Далее я понес абсолютную лабуду, разобраться в которой было невозможно ни практически, ни теоретически.
— Дело в том, — вешал я лапшу девушке, — что наша заведующая костюмерным цехом неправильно истолковала и даже исказила все то, что я просил довести до вашего сведения, и, говоря о субъекте, открывающем занавес, она име-ла в виду не работника, открывающего занавес элементарным поворотом ручки, а наоборот, — того, кто одним лишь своим выходом на сцену символизирует открытие этого занавеса. А поскольку этим субъектом "Х" был я, то мне показалось, что вы, как девушка, несомненно логически мыслящая, сопоставив все эти факты, легко бы пришли к заключению, что костюмерша имела в виду не некое эфемерное существо, формально выполняющее механическую функцию, а мою личность, как таковую.

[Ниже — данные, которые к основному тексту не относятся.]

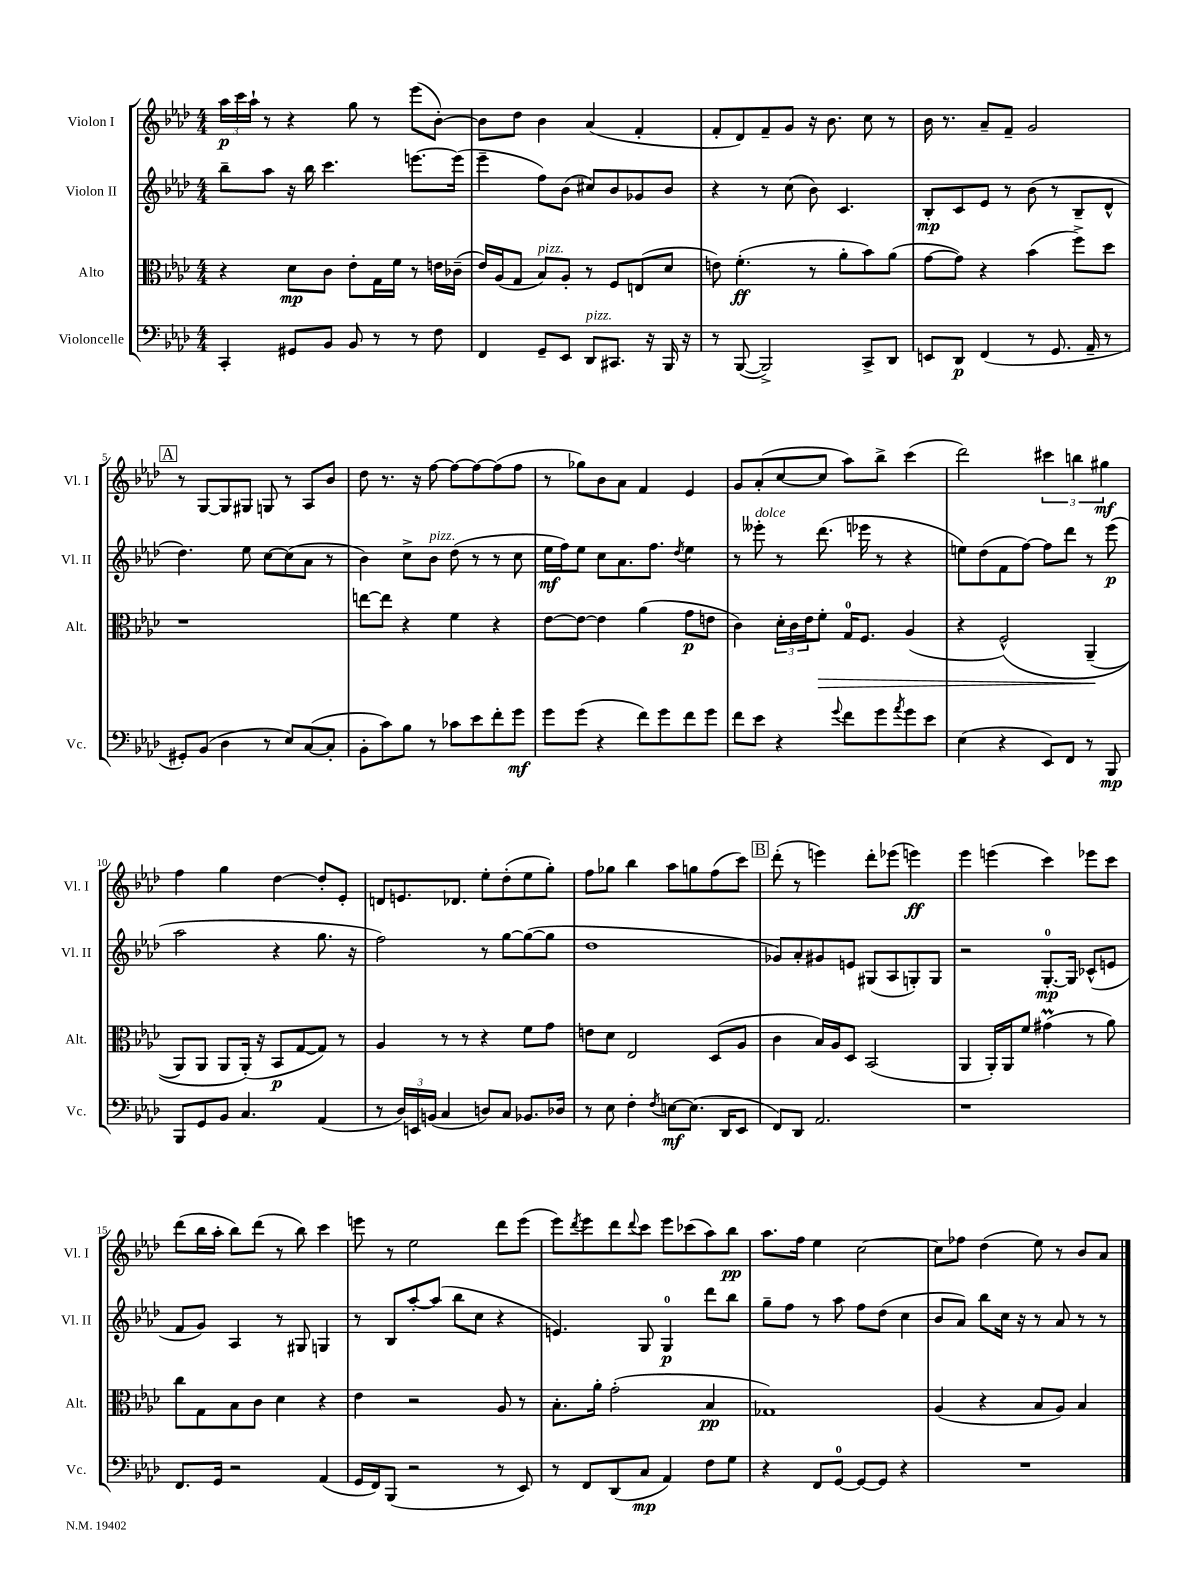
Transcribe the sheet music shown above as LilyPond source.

<<
\new StaffGroup <<
\new Staff = "s0" \with { instrumentName = "Violon I" shortInstrumentName = "Vl. I" } {
    \clef treble \key aes \major \numericTimeSignature \time 4/4
    \tuplet 3/2 { aes''16\p c'''16 aes''16-! } r8 r4 g''8 r8 ees'''8( bes'8~-.) |
    bes'8 des''8 bes'4 aes'4( f'4-. |
    f'8-. des'8) f'8-- g'8 r16 bes'8. c''8 r8 |
    bes'16 r8. aes'8-- f'8-- g'2 |
    \mark \markup { \box "A" } r8 g8~ g8 gis8 g8 r8 aes8 bes'8 |
    des''8 r8. r16 f''8~ f''8~ f''8~ f''8( f''8 |
    r8 ges''8) bes'8 aes'8 f'4 ees'4 |
    g'8 aes'8-.( c''8~ c''8 aes''8) bes''8-> c'''4( |
    des'''2) \tuplet 3/2 { cis'''4 b''4 gis''4\mf } |
    f''4 g''4 des''4~ des''8-. ees'8-. |
    d'8 e'8. des'8. ees''8-. des''8-.( ees''8 g''8-.) |
    f''8 ges''8 bes''4 aes''8 g''8 f''8( c'''8) |
    \mark \markup { \box "B" } des'''8-.( r8 e'''4) des'''8-. ees'''8( e'''4\ff) |
    ees'''4 e'''4( c'''4) ees'''8 c'''8 |
    des'''8( bes''16 aes''16-. bes''8) des'''8( r8 bes''8) c'''4 |
    e'''8 r8 ees''2 des'''8 e'''8( |
    ees'''8) \acciaccatura { des'''8 } ees'''8 des'''8 \appoggiatura { des'''8 } c'''8 ees'''8 ces'''8( aes''8) bes''8\pp |
    aes''8. f''16 ees''4 c''2~ |
    c''8 fes''8 des''4( ees''8) r8 bes'8 aes'8 \bar "|." |
}
\new Staff = "s1" \with { instrumentName = "Violon II" shortInstrumentName = "Vl. II" } {
    \clef treble \key aes \major \numericTimeSignature \time 4/4
    bes''8-- aes''8 r16 bes''16 c'''4. e'''8.~ e'''16( |
    ees'''4-- f''8) bes'8( cis''8) bes'8 ges'8 bes'8 |
    r4 r8 c''8( bes'8) c'4. |
    bes8-.\mp c'8 ees'8 r8 bes'8( r8 bes8-- des'8-^ |
    \mark \markup { \box "A" } des''4.) ees''8 c''8~ c''8( aes'8 r8 |
    bes'4) c''8-> bes'8^\markup { \italic "pizz." } des''8( r8 r8 c''8 |
    ees''16\mf f''16) ees''8 c''8 aes'8. f''8. \acciaccatura { des''8 } ees''4 |
    r8 eeses'''8-.^\markup { \italic "dolce" } r8 des'''8.( ees'''16 r8 r4 |
    e''8) des''8( f'8 f''8~) f''8 des'''8 r8 ees'''8\p( |
    aes''2 r4 g''8. r16 |
    f''2) r8 g''8~ g''8~( g''8 |
    des''1 |
    \mark \markup { \box "B" } ges'8) aes'8-. gis'8 e'8 gis8( aes8 g8-.) g8 |
    r2 g8.-0~-.\mp g16 ces'8-^( e'8 |
    f'8 g'8) aes4 r8 gis8 g4 |
    r8 bes8 aes''8~-. aes''8( bes''8 c''8 r4 |
    e'4.) g8 g4-0\p des'''8 bes''8 |
    g''8-- f''8 r8 aes''8 f''8 des''8( c''4 |
    bes'8 aes'8) bes''8 c''16 r16 r8 aes'8 r8 r8 \bar "|." |
}
\new Staff = "s2" \with { instrumentName = "Alto" shortInstrumentName = "Alt." } {
    \clef alto \key aes \major \numericTimeSignature \time 4/4
    r4 des'8\mp c'8 ees'8-. g16 f'16 r8 e'16 ces'16--( |
    ees'16) aes16( g8 bes8^\markup { \italic "pizz." }) aes8-. r8 f8 e8( des'8 |
    e'8) f'4.-.\ff( r8 aes'8-. bes'8) aes'8( |
    g'8~ g'8) r4 bes'4( f''8->) des''8 |
    \mark \markup { \box "A" } r1 |
    e''8~ e''8 r4 f'4 r4 |
    ees'8~ ees'8~ ees'4 aes'4( g'8\p e'8 |
    c'4) \tuplet 3/2 { des'16-. c'16 ees'16 } f'8-.\> g16-0 f8. aes4( |
    r4 f2-^)\( aes,4--\!( |
    aes,8) aes,8 aes,8 aes,16-.(\) r16 bes,8\p g8~ g8) r8 |
    aes4 r8 r8 r4 f'8 g'8 |
    e'8 des'8 ees2 des8( aes8 |
    \mark \markup { \box "B" } c'4 bes16) aes16 des8 bes,2( |
    aes,4 aes,16-.) aes,16 f'8 gis'4\prall( r8 aes'8) |
    c''8 g8 bes8 c'8 des'4 r4 |
    ees'4 r2 aes8 r8 |
    bes8.-. aes'16-. g'2-.( bes4\pp |
    ges1) |
    aes4( r4 bes8 aes8) bes4 \bar "|." |
}
\new Staff = "s3" \with { instrumentName = "Violoncelle" shortInstrumentName = "Vc." } {
    \clef bass \key aes \major \numericTimeSignature \time 4/4
    c,4-. gis,8 bes,8 bes,8 r8 r8 f8 |
    f,4 g,8-- ees,8 des,8^\markup { \italic "pizz." } cis,8. r16 bes,,16 r16 |
    r8 bes,,8~( bes,,2->) c,8-> des,8 |
    e,8 des,8\p f,4( r8 g,8. aes,16-- r8 |
    \mark \markup { \box "A" } gis,8-.) bes,8( des4 r8 ees8) c8~( c8-. |
    bes,8-. c'8) bes8 r8 ces'8 ees'8 f'8-. g'8\mf |
    g'8 g'8( r4 f'8) g'8 f'8 g'8 |
    f'8 ees'8 r4 \appoggiatura { g'8 } f'8 g'8 \acciaccatura { aes'8 } g'8 ees'8 |
    ees4( r4 ees,8) f,8 r8 bes,,8\mp |
    bes,,8 g,8 bes,8 c4. aes,4( |
    r8 \tuplet 3/2 { des16) e,16 b,16( } c4 d8) c8 bes,8. des16 |
    r8 ees8 f4-. \acciaccatura { f8 } e8~\mf e8.( des,16 ees,8 |
    \mark \markup { \box "B" } f,8) des,8 aes,2. |
    r1 |
    f,8. g,16 r2 aes,4( |
    g,16 f,16) bes,,8( r2 r8 ees,8) |
    r8 f,8 des,8( c8\mp aes,4) f8 g8 |
    r4 f,8 g,8-0~ g,8~ g,8 r4 |
    R1 \bar "|." |
}
>>
>>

Еле выпутавшись из этого, безусловно, сложносочиненного предложения, я почувствовал:
а) тоску и опустошение;
б) желание выпить.
— Вы сами-то поняли, что сказали? — спросила девушка.
— Не-а! — признался я.
В кармане доживала последние часы потрепанная, много повидавшая на своем веку трешка. Тем не менее, чтобы не ударить в грязь лицом, я пригласил девушку в ресторан, где мы наконец и познакомились.
— Шампанского? — развязно спросил я, тревожно прощупывая карман, дабы лишний раз убедиться в наличии незабвенной трешки.
— Пожалуй, нет, — деликатно отказалась девушка Ира.
— Но почему же? — переспросил я, радостно предчувствуя, что без шампан-ского, быть может, смогу уложиться.